PAGE TEXT:
========================================================================

TULSA, Okla.--(BUSINESS WIRE)--Cypress Energy Partners, L.P. (NYSE:CELP) today reported:
- Cash Distribution of $4.8 million to Unit Holders maintained at $0.406413 per unit: approximately 5% above the MQD of $0.3875 per unit.
- Temporary sponsor support with relief of the quarterly $1.0 million administrative fee paid pursuant to our omnibus agreement.
- Completion of approximately $5 million in annual cost reductions.
- Over 90% of our inspection clients and 85% of our revenues are generated from investment grade customers.
Peter C. Boylan III, CELP’s Chairman, and Chief Executive Officer stated, “Today we announced our first quarter 2016 operating performance, and that we maintained and paid last Friday our distribution at a rate of $0.406413 per unit, consistent with the same distribution per unit the last six quarters, despite the continued challenging environment in the energy industry. The quarter was weaker than we had previously expected in all three segments as many clients adjusted their budgets and plans for 2016. After reviewing our results, we concluded that it was time to reduce our cost structure like the substantial majority of other energy companies have done during this downturn. Fortunately, CELP’s businesses do not require substantial capital expenditures. We finished the quarter with a solid balance sheet and approximately $26 million of cash, an increase from the prior quarter. Additionally, the subordinated nature of approximately 50% of our units from our IPO protects common unitholders who have the right to first receive available cash up to the minimum quarterly distribution before the subordinated unitholders would receive any cash distribution. Our sponsor, Cypress Energy Holdings, LLC (“CEH”), and its affiliates are aligned with our common unitholders, with an approximate 65% ownership interest in CELP. As a result of this alignment, CEH has stepped forward in support of the unitholders with temporary relief of the administrative fee paid to CEH pursuant to the Omnibus Agreement, which would have charged $1.0 million to CELP this quarter. This temporary relief will likely continue until the end 2016 or such earlier time that our business results improve, as determined by CEH.”

========================================================================

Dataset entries
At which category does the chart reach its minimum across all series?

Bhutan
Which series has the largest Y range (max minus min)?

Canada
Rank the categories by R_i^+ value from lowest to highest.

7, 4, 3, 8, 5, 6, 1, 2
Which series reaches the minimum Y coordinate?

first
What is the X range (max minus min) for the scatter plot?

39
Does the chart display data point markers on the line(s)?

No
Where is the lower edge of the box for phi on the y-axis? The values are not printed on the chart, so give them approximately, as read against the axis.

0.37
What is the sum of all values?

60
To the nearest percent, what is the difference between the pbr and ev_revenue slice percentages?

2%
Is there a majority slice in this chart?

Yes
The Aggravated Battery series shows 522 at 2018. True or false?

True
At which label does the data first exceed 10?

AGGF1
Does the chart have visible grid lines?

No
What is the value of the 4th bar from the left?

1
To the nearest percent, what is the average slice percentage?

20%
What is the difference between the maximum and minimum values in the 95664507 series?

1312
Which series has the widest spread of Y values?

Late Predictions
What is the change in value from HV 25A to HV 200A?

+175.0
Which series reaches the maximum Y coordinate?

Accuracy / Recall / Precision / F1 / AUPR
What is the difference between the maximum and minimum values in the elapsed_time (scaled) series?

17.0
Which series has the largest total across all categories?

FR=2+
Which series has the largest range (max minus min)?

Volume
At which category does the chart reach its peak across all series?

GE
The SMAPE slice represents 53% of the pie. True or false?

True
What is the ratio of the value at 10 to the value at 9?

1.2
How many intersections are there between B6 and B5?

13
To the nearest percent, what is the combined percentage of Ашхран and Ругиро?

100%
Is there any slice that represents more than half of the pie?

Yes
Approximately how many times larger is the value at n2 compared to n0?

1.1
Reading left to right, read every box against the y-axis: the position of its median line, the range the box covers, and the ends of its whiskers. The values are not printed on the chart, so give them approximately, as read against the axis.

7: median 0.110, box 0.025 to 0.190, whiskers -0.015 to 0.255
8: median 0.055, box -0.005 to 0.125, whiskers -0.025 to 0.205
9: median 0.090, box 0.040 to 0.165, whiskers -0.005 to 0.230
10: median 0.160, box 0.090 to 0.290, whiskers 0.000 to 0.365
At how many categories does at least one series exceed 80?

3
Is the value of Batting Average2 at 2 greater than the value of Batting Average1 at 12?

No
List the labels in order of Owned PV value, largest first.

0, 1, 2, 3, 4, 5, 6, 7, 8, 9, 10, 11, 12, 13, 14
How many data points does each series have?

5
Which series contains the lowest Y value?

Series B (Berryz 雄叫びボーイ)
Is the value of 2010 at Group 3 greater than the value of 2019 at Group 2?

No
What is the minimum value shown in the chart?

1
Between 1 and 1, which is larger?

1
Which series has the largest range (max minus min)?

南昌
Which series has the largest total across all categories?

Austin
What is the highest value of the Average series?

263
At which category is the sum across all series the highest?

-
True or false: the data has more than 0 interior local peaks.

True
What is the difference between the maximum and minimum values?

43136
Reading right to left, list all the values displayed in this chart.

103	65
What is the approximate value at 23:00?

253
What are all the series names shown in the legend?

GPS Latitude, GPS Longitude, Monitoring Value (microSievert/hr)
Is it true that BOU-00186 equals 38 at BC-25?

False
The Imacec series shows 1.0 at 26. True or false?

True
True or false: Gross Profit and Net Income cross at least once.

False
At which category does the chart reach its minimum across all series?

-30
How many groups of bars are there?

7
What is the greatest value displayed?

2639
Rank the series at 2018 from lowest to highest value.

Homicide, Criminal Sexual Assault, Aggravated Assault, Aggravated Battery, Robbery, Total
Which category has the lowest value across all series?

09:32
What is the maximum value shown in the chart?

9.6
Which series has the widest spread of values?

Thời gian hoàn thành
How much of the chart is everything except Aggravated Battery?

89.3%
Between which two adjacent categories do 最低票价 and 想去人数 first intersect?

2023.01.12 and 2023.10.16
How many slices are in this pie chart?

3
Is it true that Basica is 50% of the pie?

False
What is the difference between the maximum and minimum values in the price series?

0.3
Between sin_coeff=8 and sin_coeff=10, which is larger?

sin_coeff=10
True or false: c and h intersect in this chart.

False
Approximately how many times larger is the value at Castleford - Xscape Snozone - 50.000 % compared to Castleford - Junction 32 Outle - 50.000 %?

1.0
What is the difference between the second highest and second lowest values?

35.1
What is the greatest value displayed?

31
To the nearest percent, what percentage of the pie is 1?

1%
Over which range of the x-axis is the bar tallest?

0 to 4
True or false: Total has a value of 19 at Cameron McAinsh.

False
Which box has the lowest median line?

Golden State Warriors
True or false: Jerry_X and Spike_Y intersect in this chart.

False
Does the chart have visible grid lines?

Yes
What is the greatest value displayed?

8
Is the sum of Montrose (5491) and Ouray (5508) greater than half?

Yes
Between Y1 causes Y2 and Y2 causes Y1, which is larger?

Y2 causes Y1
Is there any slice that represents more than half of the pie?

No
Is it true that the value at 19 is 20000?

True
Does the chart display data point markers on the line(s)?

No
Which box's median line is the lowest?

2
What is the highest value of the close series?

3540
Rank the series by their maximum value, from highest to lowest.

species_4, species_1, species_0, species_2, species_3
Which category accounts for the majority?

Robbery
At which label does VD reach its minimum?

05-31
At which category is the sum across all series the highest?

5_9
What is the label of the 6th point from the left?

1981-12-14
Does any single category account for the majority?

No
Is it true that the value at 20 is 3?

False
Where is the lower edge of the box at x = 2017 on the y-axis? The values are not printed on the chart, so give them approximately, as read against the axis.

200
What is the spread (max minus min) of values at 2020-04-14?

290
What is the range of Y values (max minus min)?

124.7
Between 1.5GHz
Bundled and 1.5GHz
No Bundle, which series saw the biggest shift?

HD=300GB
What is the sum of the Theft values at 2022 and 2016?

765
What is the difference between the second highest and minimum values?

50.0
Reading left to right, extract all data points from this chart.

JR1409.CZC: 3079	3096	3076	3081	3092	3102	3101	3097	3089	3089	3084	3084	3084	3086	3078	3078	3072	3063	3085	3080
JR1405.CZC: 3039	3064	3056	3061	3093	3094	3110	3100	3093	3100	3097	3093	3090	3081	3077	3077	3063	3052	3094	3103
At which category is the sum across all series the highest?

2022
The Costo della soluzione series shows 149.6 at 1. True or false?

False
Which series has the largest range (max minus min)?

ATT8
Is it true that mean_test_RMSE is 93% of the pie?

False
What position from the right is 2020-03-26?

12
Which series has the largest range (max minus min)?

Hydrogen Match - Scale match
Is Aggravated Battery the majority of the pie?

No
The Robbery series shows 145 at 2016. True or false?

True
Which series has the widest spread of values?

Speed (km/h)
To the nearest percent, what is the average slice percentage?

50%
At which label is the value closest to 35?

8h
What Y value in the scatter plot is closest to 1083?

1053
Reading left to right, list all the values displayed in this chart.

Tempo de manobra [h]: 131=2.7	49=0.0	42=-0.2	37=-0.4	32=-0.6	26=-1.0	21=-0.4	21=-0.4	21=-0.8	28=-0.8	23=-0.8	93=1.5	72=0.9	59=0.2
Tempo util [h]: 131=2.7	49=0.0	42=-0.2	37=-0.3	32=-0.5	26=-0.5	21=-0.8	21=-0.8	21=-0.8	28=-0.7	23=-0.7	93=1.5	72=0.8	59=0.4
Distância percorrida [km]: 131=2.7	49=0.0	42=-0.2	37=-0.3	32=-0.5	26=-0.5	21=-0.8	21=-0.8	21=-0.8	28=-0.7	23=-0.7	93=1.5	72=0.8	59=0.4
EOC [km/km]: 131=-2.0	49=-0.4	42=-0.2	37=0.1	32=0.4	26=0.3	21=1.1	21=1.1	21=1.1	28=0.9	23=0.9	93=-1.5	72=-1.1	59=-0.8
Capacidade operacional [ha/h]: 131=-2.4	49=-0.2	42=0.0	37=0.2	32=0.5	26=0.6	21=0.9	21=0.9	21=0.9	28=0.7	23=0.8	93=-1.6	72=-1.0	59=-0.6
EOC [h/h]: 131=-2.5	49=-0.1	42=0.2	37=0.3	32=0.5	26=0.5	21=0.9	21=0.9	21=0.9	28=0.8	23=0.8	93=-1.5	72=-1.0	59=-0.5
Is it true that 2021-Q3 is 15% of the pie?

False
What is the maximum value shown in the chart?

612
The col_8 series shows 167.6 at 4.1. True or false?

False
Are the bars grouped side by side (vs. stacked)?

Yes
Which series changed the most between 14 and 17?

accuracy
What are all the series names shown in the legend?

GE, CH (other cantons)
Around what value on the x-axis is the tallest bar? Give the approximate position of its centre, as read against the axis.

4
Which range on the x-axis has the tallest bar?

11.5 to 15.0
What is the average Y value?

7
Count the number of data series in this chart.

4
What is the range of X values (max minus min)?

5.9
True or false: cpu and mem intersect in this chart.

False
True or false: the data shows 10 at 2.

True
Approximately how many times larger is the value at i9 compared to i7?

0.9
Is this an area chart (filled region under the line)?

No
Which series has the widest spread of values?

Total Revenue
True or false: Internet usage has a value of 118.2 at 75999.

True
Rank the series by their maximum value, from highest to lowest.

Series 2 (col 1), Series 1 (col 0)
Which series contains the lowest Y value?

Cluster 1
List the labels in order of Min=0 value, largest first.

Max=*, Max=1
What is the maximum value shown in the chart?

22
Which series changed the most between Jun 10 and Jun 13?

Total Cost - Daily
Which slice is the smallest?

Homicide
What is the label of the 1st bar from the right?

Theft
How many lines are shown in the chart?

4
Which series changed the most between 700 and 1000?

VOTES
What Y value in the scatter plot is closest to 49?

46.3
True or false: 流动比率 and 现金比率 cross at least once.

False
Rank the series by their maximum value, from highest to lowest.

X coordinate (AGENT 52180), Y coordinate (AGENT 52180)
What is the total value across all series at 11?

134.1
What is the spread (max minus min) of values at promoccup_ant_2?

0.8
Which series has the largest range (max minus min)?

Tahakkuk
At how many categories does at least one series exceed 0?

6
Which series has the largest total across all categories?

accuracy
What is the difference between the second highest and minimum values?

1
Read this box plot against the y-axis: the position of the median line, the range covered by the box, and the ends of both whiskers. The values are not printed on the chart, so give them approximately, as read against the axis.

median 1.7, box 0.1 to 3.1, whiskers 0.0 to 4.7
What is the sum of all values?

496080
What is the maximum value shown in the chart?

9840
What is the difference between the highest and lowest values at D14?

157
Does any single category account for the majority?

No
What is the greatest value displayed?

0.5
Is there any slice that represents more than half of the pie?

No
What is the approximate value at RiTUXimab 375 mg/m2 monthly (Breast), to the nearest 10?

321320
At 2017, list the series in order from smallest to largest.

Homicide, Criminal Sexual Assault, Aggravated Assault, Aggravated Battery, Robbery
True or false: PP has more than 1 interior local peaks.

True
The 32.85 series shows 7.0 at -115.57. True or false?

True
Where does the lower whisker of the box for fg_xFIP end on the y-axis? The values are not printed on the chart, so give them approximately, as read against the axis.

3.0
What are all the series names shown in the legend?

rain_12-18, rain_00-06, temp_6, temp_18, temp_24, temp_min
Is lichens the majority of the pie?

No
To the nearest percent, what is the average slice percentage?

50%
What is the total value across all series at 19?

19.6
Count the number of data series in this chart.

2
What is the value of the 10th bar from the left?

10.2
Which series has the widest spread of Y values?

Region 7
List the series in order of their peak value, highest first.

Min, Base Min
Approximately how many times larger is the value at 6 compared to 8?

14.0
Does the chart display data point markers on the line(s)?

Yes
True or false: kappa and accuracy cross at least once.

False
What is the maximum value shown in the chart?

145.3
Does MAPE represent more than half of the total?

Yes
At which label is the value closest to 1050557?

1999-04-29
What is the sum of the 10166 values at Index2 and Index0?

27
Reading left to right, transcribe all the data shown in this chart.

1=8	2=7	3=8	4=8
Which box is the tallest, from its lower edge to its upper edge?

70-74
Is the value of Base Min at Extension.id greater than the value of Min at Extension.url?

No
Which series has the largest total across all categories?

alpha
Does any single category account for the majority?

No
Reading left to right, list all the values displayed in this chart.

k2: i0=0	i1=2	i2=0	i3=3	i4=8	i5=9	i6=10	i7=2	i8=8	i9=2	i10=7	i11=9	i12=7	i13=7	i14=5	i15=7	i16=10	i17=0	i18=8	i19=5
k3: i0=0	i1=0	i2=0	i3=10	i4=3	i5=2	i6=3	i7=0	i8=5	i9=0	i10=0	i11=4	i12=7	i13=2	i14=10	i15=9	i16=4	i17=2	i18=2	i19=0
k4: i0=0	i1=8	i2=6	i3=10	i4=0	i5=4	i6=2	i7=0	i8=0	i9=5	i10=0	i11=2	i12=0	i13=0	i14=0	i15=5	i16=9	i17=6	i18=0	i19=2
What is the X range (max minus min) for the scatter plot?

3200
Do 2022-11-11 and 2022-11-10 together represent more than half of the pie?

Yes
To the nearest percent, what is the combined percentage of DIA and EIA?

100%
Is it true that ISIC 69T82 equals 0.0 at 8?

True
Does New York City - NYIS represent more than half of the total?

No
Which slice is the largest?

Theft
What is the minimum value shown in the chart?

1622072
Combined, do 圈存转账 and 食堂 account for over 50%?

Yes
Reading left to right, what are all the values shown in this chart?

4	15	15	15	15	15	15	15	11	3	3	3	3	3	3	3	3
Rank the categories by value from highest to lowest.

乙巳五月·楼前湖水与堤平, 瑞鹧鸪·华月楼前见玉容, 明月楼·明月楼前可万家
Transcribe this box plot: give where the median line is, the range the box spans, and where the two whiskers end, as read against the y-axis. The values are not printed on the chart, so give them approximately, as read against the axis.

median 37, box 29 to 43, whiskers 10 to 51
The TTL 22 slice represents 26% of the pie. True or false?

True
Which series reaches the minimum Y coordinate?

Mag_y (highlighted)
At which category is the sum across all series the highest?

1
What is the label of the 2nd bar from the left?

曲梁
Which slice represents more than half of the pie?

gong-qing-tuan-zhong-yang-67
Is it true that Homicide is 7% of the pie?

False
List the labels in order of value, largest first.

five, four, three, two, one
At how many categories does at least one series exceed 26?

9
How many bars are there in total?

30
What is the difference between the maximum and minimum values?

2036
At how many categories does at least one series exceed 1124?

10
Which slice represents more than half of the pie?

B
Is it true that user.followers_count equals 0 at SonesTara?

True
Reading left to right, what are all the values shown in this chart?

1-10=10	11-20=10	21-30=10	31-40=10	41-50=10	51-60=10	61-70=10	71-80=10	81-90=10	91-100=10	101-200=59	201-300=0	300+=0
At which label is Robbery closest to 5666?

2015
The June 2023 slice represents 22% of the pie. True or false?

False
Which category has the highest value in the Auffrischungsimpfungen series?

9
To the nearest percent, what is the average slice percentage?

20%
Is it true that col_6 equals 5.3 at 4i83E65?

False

========================================================================

WORK INSTRUCTIONS:
[1] In the Cypress Energy release, why did CEH grant temporary relief of the administrative fee?
[2] Extract the part of the Cypress Energy release that begins at the words "TULSA, Okla.--(BUSINESS WIRE)--Cypress" and stops after "our omnibus agreement.", copying it word for word.

SOLUTIONS IN ORDER:
[1] CEH and its affiliates hold an approximate 65% ownership interest in CELP, which aligns them with the common unitholders. Because of that alignment, CEH stepped forward to support unitholders by temporarily relieving the administrative fee paid to it under the Omnibus Agreement. That fee would have charged $1.0 million to CELP this quarter.

[2]
TULSA, Okla.--(BUSINESS WIRE)--Cypress Energy Partners, L.P. (NYSE:CELP) today reported:
- Cash Distribution of $4.8 million to Unit Holders maintained at $0.406413 per unit: approximately 5% above the MQD of $0.3875 per unit.
- Temporary sponsor support with relief of the quarterly $1.0 million administrative fee paid pursuant to our omnibus agreement.